Trespass, a New Novel by Valerie Martin


Valerie MartinValerie Martin’s new novel, Trespass, achieves a rare balance between a powerful anti-war message and contemporary literature. Martin’s first novel since her Orange Prize-winning Property, Trespass portrays a privileged, intellectual family, Chloe and Brendan Dale and their cherished son, Toby, a junior at NYU. Chloe is frankly jealous of her son’s lovers, and especially so of Salome Drago, a “foreign girl;” a Croat from Louisiana; a Catholic; daughter to Branko, “The Oyster King.” Despite being a girl on scholarship, she further projects an aloof and severe manner.

Syncopated within these apparently familiar destinies is an italicized, first-person voice, almost whispery at first, which belongs to a decisive and calmly selfish mystery woman. Unnamed until the last third of the book, this outspoken but soft-spoken woman mirrors Chloe Dale. They’re both strong, intelligent mothers who remain attractive despite wielding their personal entitlement and beliefs against their children.

The Dale family joins Toby’s group of anti-war students in an “out of Iraq” rally. They agree that the Democrats elected to Congress are cowards.

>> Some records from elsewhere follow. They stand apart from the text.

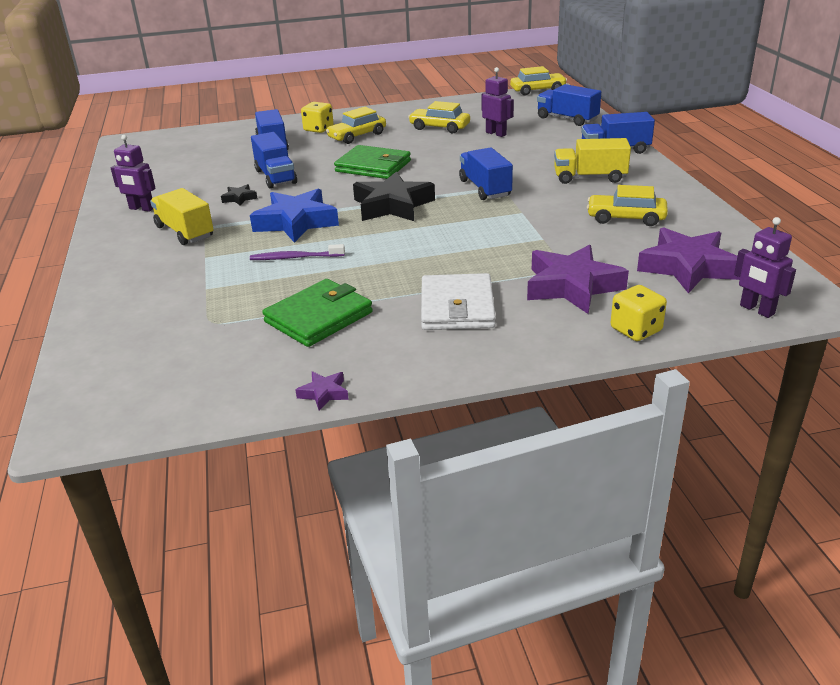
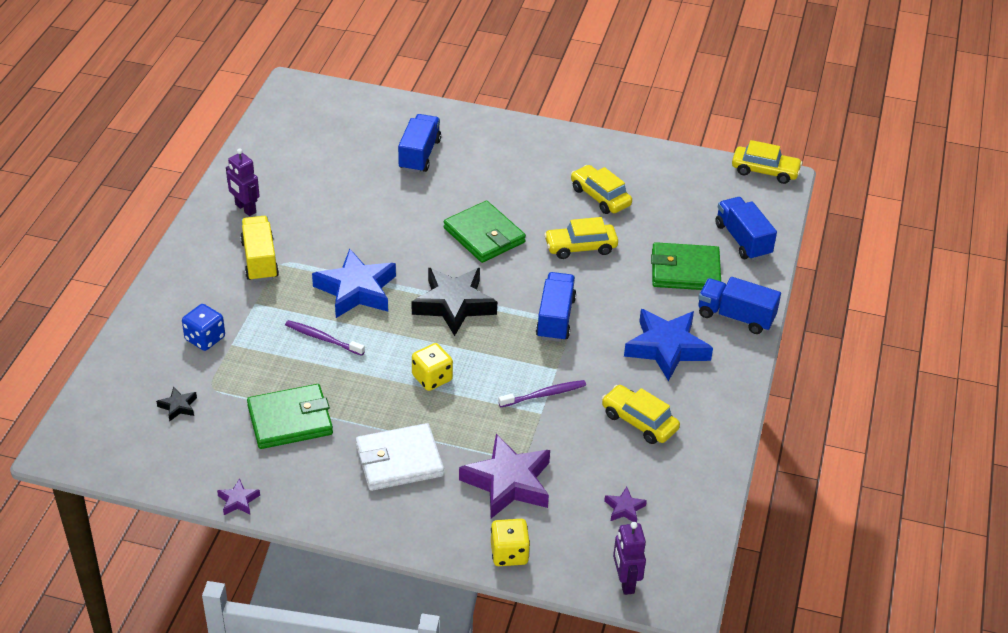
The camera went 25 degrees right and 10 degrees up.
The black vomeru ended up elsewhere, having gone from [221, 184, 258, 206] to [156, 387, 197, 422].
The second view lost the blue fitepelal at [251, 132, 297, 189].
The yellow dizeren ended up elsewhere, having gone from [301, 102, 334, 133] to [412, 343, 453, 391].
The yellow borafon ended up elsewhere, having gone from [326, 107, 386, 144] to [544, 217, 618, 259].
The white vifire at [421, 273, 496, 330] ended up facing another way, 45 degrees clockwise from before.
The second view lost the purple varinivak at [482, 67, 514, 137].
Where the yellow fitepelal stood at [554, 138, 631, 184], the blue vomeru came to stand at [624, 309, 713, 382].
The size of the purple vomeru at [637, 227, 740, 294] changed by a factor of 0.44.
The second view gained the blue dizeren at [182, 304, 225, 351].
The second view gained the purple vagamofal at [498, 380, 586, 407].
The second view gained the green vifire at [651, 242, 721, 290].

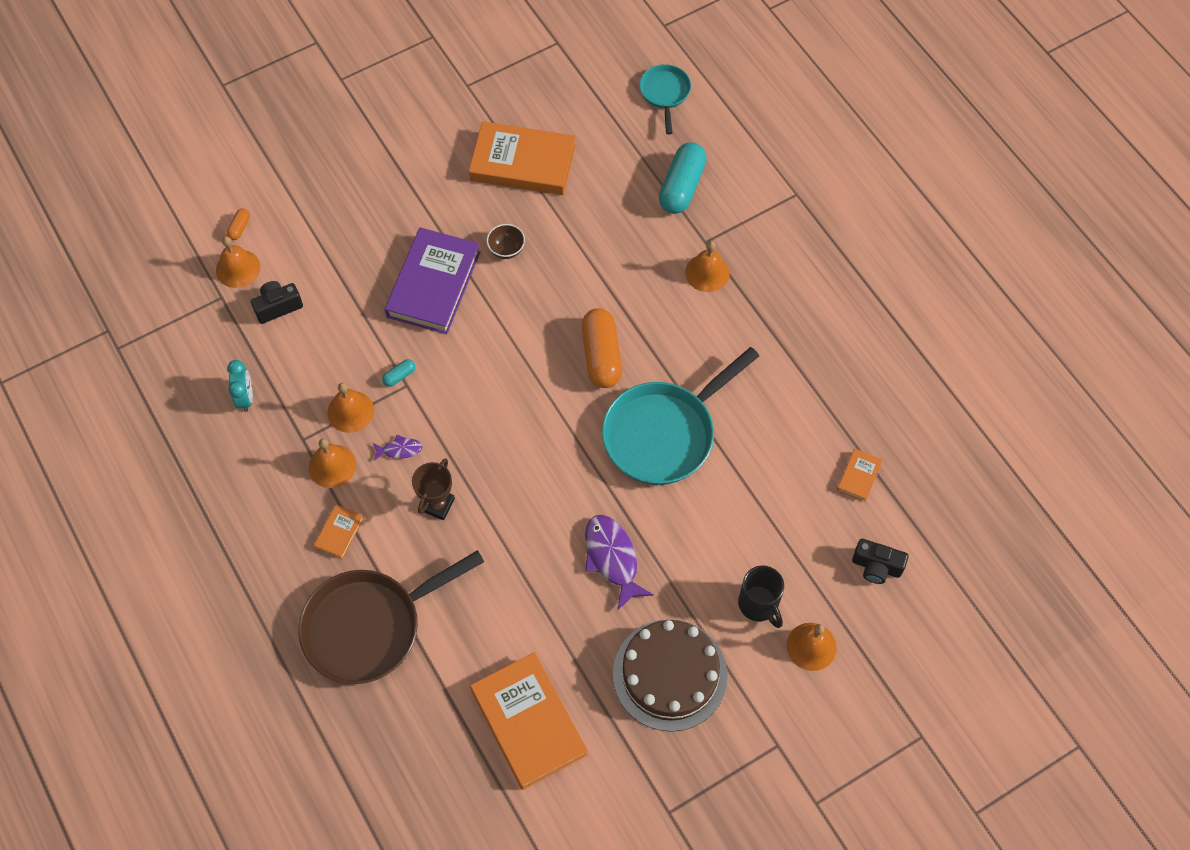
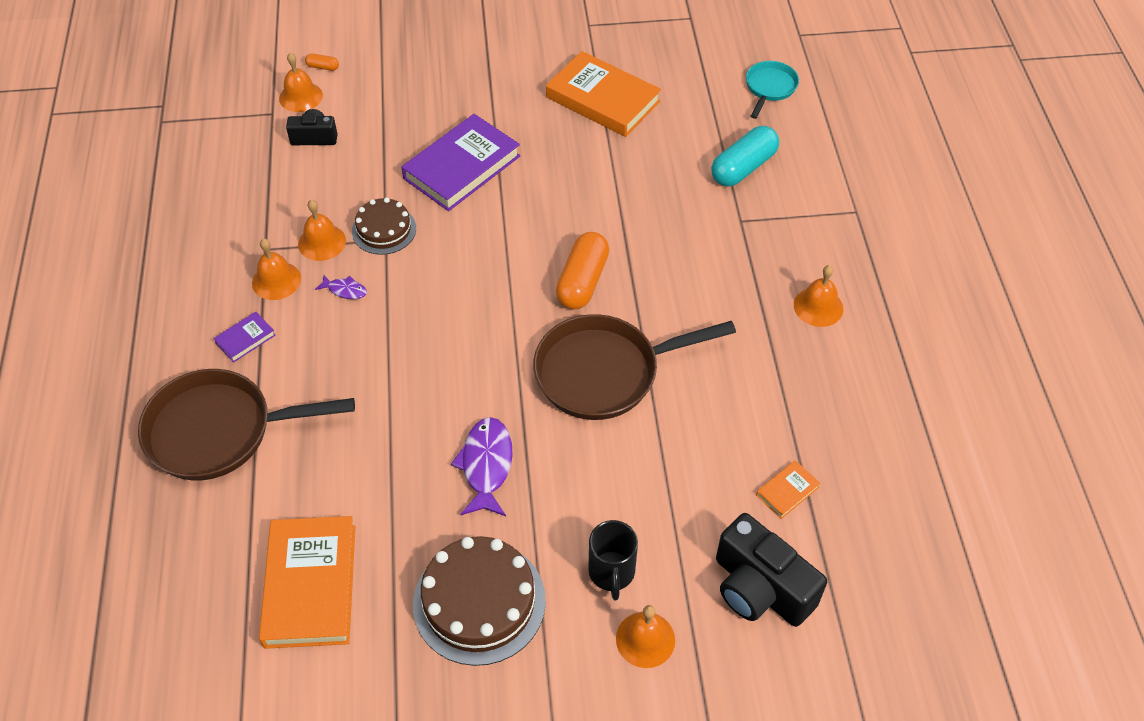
The camera went 25 degrees right and 10 degrees down.
The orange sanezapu at [227, 208, 250, 240] ended up facing another way, 60 degrees clockwise from before.
The second view lost the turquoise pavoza at [227, 360, 253, 412].
What was the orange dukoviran at [314, 505, 364, 560] turned into the purple dukoviran at [214, 312, 275, 363].
Where the turquoise sanezapu stood at [382, 359, 416, 387], the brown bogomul came to stand at [352, 197, 416, 255].
The second view lost the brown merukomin at [412, 458, 455, 520].
The second view lost the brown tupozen at [486, 224, 525, 259].
What was the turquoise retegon at [602, 347, 759, 485] turned into the brown retegon at [533, 314, 736, 420].
The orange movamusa ended up elsewhere, having gone from [685, 241, 730, 292] to [794, 265, 843, 327].
The size of the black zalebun at [852, 539, 908, 584] changed by a factor of 1.79.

Interspersed with these scenes, fraught with tension as Toby and Salome’s relationship becomes definite, the mystery woman’s story gradually brings the atrocity of the Serbian/Croatian war so close to the Dales’ cozy lives in the Catskill Mountains that it factors, albeit indirectly, in the family’s dissolution.

While much of Trespass recalls light, palatable novels about academic families, the dark secrets and aftermath of a recent war enmesh the family in a remarkable and complex web. Ms. Martin’s deft touch sets the plot so carefully that the reader hardly notices as a subterranean penchant for violence insinuates everyone’s life. Trespass risks seeming ordinary when it very much is not.